[Input data]
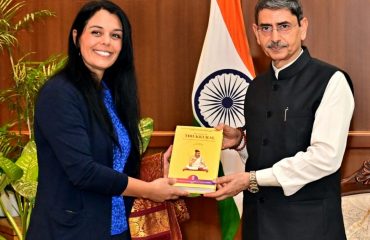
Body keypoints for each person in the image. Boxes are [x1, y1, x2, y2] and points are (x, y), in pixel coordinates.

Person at [26, 1, 187, 239]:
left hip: (115, 229)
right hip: (70, 232)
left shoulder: (110, 94)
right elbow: (84, 172)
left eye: (116, 35)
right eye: (96, 32)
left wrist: (155, 169)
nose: (106, 42)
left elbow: (111, 162)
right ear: (76, 37)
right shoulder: (59, 93)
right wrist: (150, 191)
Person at [204, 0, 355, 239]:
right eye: (266, 28)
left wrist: (252, 179)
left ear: (302, 27)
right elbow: (265, 151)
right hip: (258, 224)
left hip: (308, 227)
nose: (274, 37)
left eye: (284, 26)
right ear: (256, 33)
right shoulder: (255, 87)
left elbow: (325, 157)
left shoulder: (331, 81)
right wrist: (241, 143)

[Your task]
Copy exactly the lines from the one with "right ear: (256, 33)" through the last line of the material, keeping both ends.

[Response to this exercise]
right ear: (256, 33)
right shoulder: (255, 87)
left elbow: (325, 157)
left shoulder: (331, 81)
right wrist: (241, 143)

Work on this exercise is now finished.